Parents have plenty of reasons to fight against traditional gender stereotypes. We want our girls to pursue STEM careers, we want our boys to feel comfortable expressing sadness or fear, and we also want to not assume that their outward gender appearance is their internal gender identity.
But as the world grapples with the prevalence of sexual violence, as highlighted repeatedly by the #MeToo movement, there is another reason to actively avoid adherence to conventional gender stereotypes: By adolescence, those stereotypes can begin to fuel sexual violence. The Washington Post reports:
Research has shown that, compared with other teen boys, those who endorse strong gender stereotypes — for instance, that it’s natural for boys to want to admire girls and that girls should use their looks and bodies to attract men — are more likely to make sexual comments about and grab girls’ bodies. This is in part because during the teen years, male gender stereotypes start to incorporate ideals of male dominance, aggression and sexual callousness, while female ideals start to centre on sexuality and attractiveness.
Our focus on gender starts innocently enough with gender reveal parties, “Daddy’s Little Princess” T-shirts for baby girls and bins full of trucks for toddler boys. But it continues as kids get older and begin to internalise how toys are marketed to a specific gender, how boys are pushed toward sports and girls are encouraged to take up ballet or music.

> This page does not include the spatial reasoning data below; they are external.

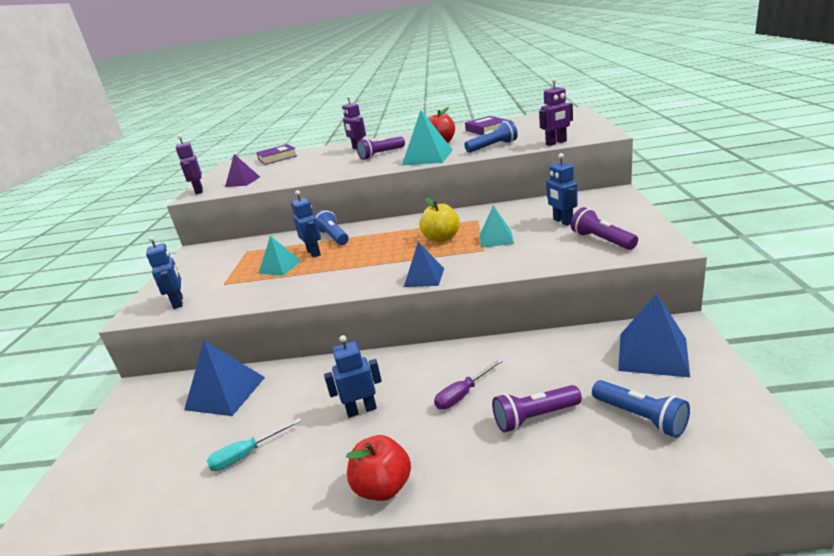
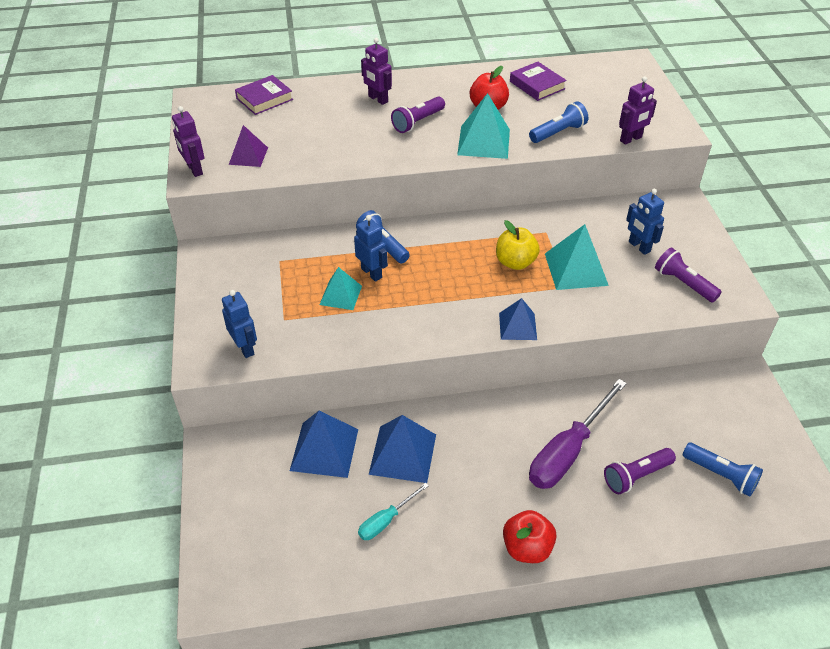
camera: 15 degrees left, 20 degrees up
(361, 410) = (477, 469): blue robot -> none
(463, 394) = (567, 451): purple screwdriver -> purple screwdriver, size x1.94
(496, 239) = (576, 269): turquoise pyramid -> turquoise pyramid, size x1.56
(652, 354) = (724, 407): blue pyramid -> blue pyramid (402, 454)

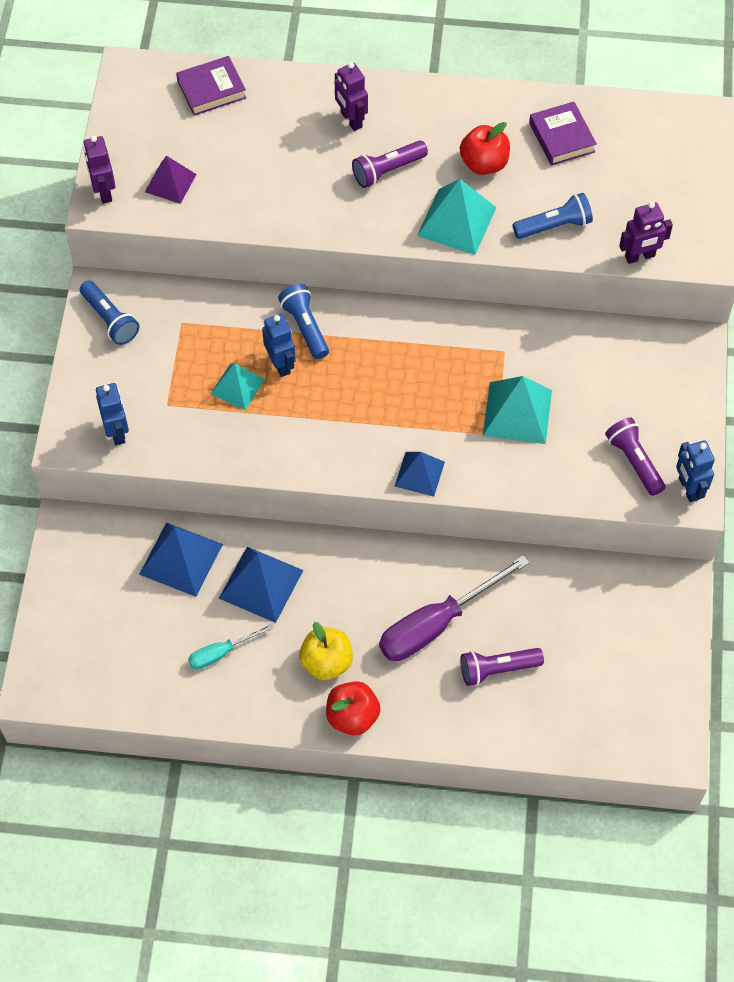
camera: 15 degrees right, 15 degrees up
(515, 262) = (450, 387): yellow apple -> yellow apple (326, 662)
(639, 247) = (606, 398): blue robot -> blue robot (688, 488)
(721, 475) = (588, 691): blue flashlight -> blue flashlight (110, 320)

Kids take their cues from us and the world around them and those cues help them begin to categorise themselves and others. We can’t possibly avoid all of it, but there are some things parents can do — particularly while our kids are little — to influence how much they buy in to those norms.
Your words matter
Here’s an easy one to start with — when you’re talking about your child and other kids, swap out “girls” and “boys” whenever possible with “kids,” “friends” or “students.” To constantly categorise kids by gender is to give it inflated importance.
That’s not to say you should never acknowledge gender or even point out when you see or hear something that reinforces stereotypes; you should. You might say things like, “Hm, I wonder why all the scientists in this story are boys,” which can get them thinking critically about how gender roles are depicted in books and shows. And when they bring stereotypes home from school — “pink is a girl colour” or “dinosaurs are for boys” — ask them if they can think of reasons why that might not be true. You might ask, “Don’t you know any boys who like pink?” or “Well, your cousin Emma loves dinosaurs, and she’s not a boy.”
By questioning these stereotypes at home, you are helping them develop the skills to question them out in the world, too. As they get older, talk with them about sexism the same way you talk with them about racism so that, as the Post points out, they’re not drawing their own conclusions:
Without any knowledge of gender discrimination, kids are more likely to attribute the hierarchical differences they see in society, such as the fact that we have never had a female president, to innate differences between the sexes. Many will assume that women haven’t been elected because they aren’t good leaders or don’t want to be president.
While we’re adjusting the way we talk about gender, let’s also ditch the use of the word “tomboy.” A girl who prefers shorts and pants to dresses, is athletic, not particularly into dolls but likes to climb trees is a just a girl with those preferences. She doesn’t need to be defined or labelled by how much of a “boy” those things make her.
Plan co-ed play
It happens innocently enough — your little girl and another little girl at preschool become inseparable. You like the other girl’s parents and the frequent playdates begin. And that’s great! But especially when they’re very little and haven’t yet completely separated by gender at recess, you should encourage cross-gender interactions.
Host playground playdates with a mix of boys and girls from that preschool class. Have all the neighbourhood kids over to play after school or sign your kids up for co-ed sports or clubs. Then when they get older and a couple of girls want to join the boys’ kickball game at recess, it won’t seem like such a big deal.
Meet them where they are
If your daughter loves princess dresses — the more poofy and sparkly, the better — that’s ok! If your son lives and breathes trains, no problem! The point is not to steer them away from things they have a natural interest in that are traditionally associated with their gender. The point, as Whit Honea of Dads 4 Change says in this video for the The Atlantic, is for them to be themselves.
I’m not saying, “Oh, you can’t ever talk to your girls about bunnies if they like bunnies; you can only talk to them about science.” Meet them where they are, and same with boys. By no means do I want to imply that it’s wrong for kids to embrace things that they enjoy just because it falls on one side or the other; just that it shouldn’t be mandated by us.
As with anything else, kids will mostly pick up what their parents model for them, so splitting up household chores and duties based more on what each partner likes to do or is good at, rather than by traditional gender roles, is a good example to set.